■ ACTION ITEM:
Copy exactly the last part of the entries, starting from the line with "legislation was passed." and including the final line.

***** THE DATA *****

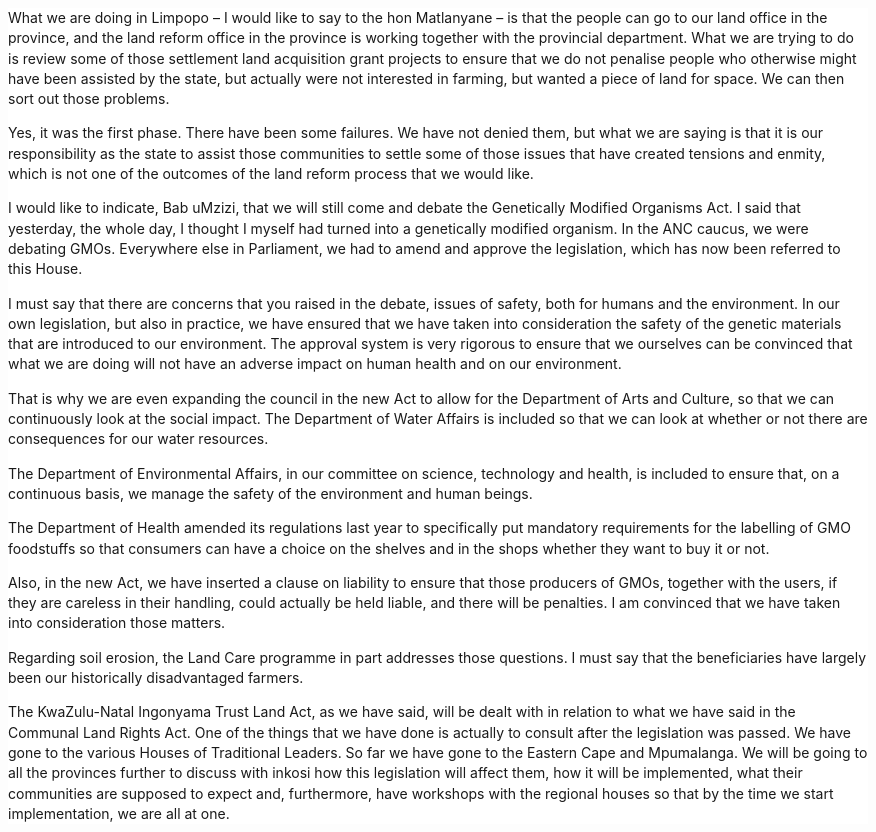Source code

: What we are doing in Limpopo – I would like to say to the hon Matlanyane –
is that the people can go to our land office in the province, and the land
reform office in the province is working together with the provincial
department. What we are trying to do is review some of those settlement
land acquisition grant projects to ensure that we do not penalise people
who otherwise might have been assisted by the state, but actually were not
interested in farming, but wanted a piece of land for space. We can then
sort out those problems.

Yes, it was the first phase. There have been some failures. We have not
denied them, but what we are saying is that it is our responsibility as the
state to assist those communities to settle some of those issues that have
created tensions and enmity, which is not one of the outcomes of the land
reform process that we would like.

I would like to indicate, Bab uMzizi, that we will still come and debate
the Genetically Modified Organisms Act. I said that yesterday, the whole
day, I thought I myself had turned into a genetically modified organism. In
the ANC caucus, we were debating GMOs. Everywhere else in Parliament, we
had to amend and approve the legislation, which has now been referred to
this House.

I must say that there are concerns that you raised in the debate, issues of
safety, both for humans and the environment. In our own legislation, but
also in practice, we have ensured that we have taken into consideration the
safety of the genetic materials that are introduced to our environment. The
approval system is very rigorous to ensure that we ourselves can be
convinced that what we are doing will not have an adverse impact on human
health and on our environment.

That is why we are even expanding the council in the new Act to allow for
the Department of Arts and Culture, so that we can continuously look at the
social impact. The Department of Water Affairs is included so that we can
look at whether or not there are consequences for our water resources.

The Department of Environmental Affairs, in our committee on science,
technology and health, is included to ensure that, on a continuous basis,
we manage the safety of the environment and human beings.

The Department of Health amended its regulations last year to specifically
put mandatory requirements for the labelling of GMO foodstuffs so that
consumers can have a choice on the shelves and in the shops whether they
want to buy it or not.

Also, in the new Act, we have inserted a clause on liability to ensure that
those producers of GMOs, together with the users, if they are careless in
their handling, could actually be held liable, and there will be penalties.
I am convinced that we have taken into consideration those matters.

Regarding soil erosion, the Land Care programme in part addresses those
questions. I must say that the beneficiaries have largely been our
historically disadvantaged farmers.

The KwaZulu-Natal Ingonyama Trust Land Act, as we have said, will be dealt
with in relation to what we have said in the Communal Land Rights Act. One
of the things that we have done is actually to consult after the
legislation was passed. We have gone to the various Houses of Traditional
Leaders. So far we have gone to the Eastern Cape and Mpumalanga. We will be
going to all the provinces further to discuss with inkosi how this
legislation will affect them, how it will be implemented, what their
communities are supposed to expect and, furthermore, have workshops with
the regional houses so that by the time we start implementation, we are all
at one.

*****

■ SOLVED EXERCISE:
legislation was passed. We have gone to the various Houses of Traditional
Leaders. So far we have gone to the Eastern Cape and Mpumalanga. We will be
going to all the provinces further to discuss with inkosi how this
legislation will affect them, how it will be implemented, what their
communities are supposed to expect and, furthermore, have workshops with
the regional houses so that by the time we start implementation, we are all
at one.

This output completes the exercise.